Anggota Komisi XI DPR RI Maruarar Sirait mengatakan ketimbangkan meminjamkan IMF lebih baik memprioritaskan untuk membantu petani, nelayan, dan menanggulangi kemiskinan. “Prioritas utama kita adalah kesejahteraan masyarakat, peminjaman kepada IMF bukanlah prioritas,” ujarnya.

Menurut Maruarar, penggunaan dana APBN untuk IMF harus meminta persetujuan dari DPR RI terlebih dahulu. Karena itu DPR akan menolak peminjaman itu. “Prioritas utama pemerintah harus membenahi kesejahteraan rakyat Indonesia dibandingkan memberikan pinjaman kepada IMF,” ungkapnya.
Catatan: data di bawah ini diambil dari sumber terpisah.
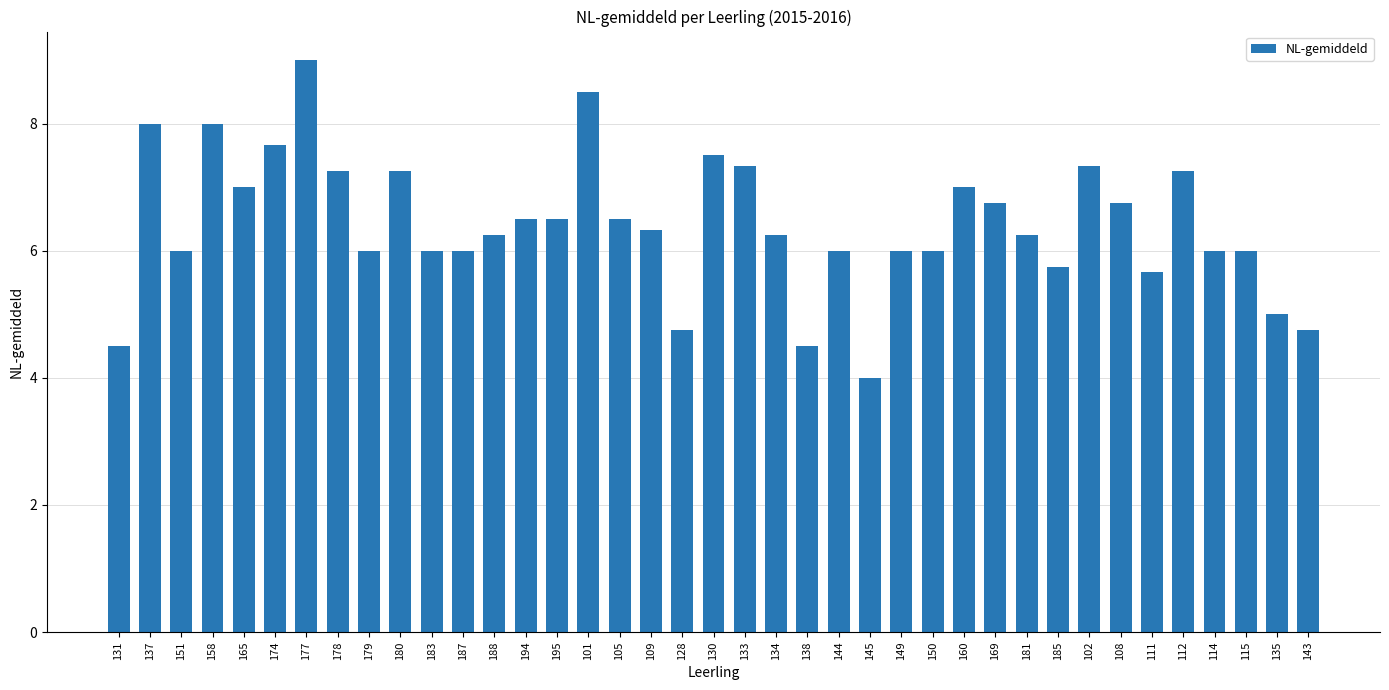

What is the sum of the values at 149 and 158?

14.0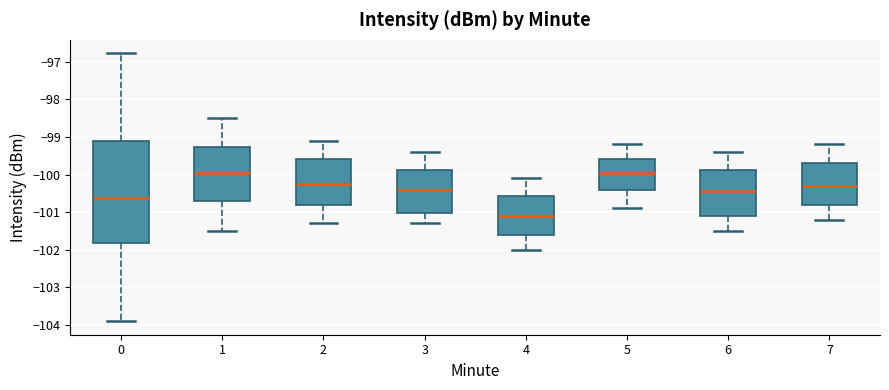

Comparing the boxes themselves (not the whiskers), which one is the tallest?

0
Ditempat terpisah, Menteri Keuangan Agus Martowardojo mengatakan, dana pinjaman dari Indonesia ke IMF berbentuk pembelian surat kewajiban. Dengan begitu, penempatan dana tersebut pun akan menghasilkan bunga. "Yang lain, yang juga musti dijadikan rujukan adalah, bahwa kalau ada penempatan dana itu nanti menghasilkan bunga," katanya di Gedung DPR, Selasa (10/7)
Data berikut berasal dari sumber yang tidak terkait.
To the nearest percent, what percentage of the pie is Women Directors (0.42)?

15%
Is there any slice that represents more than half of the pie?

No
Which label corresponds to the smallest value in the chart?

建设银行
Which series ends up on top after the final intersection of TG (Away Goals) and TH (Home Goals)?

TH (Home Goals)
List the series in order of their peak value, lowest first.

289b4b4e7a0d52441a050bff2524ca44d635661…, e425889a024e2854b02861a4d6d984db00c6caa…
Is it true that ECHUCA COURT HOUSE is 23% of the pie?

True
Mantan Dirut Bank Mandiri ini menambahkan dana pinjaman sekitar US$1 miliar akan digunakan sebagai baris pertahanan kedua oleh IMF (second line of defense). Dana itu ditempatkan di IMF dengan wujud pembelian surat kewajiban. "Ini tidak ada hubungannya dengan devisa kita menurun adalah seperti menempatkan dana di bank-bank, surat utang, atau di surat utang IMF. Jadi, tidak akan berdampak pada devisa kita," tuturnya

Dengan begitu, kata Agus, dana tersebut masih ada di Indonesia sebagai bagian dari cadangan devisa. Berbentuk pembelian surat kewajiban, maka pendanaan pun akan menghasilkan bunga. "Yang sekarang ini, kalau kita menempatkan uang di posisi yang ada di Bank Indonesia, cadangan devisanya bisa dikatakan tidak menghasilkan bunga," imbuhnya

Bantahan yang sama juga dikatakan Gubernur Bank Indonesia Darmin Nasution mengatakan pihaknya akan membeli surat berharga IMF sebagai kontribusi Indonesia memperkuat pendanaan lembaga tersebut dalam mengatasi krisis. "Kami akan membeli surat berharga IMF sehingga kami pegang. BI ini yang melakukan, bukan pemerintah," ungkapnya

Darmin mengungkapkan, dana tersebut akan menjadi dana kontingensi atasi krisis IMF dan penempatannya tetap diperhitungkan sebagai cadangan devisa milik Indonesia. "Kami tetap memegang nilai itu dalam bentuk surat berharga dan itu tetap berlaku sebagai cadangan devisa kita. Jadi bukannya kami pinjamkan uang, lalu habis. Uangnya itu juga hanya akan digunakan sebagai 'second line' bagi IMF, " ucapnya.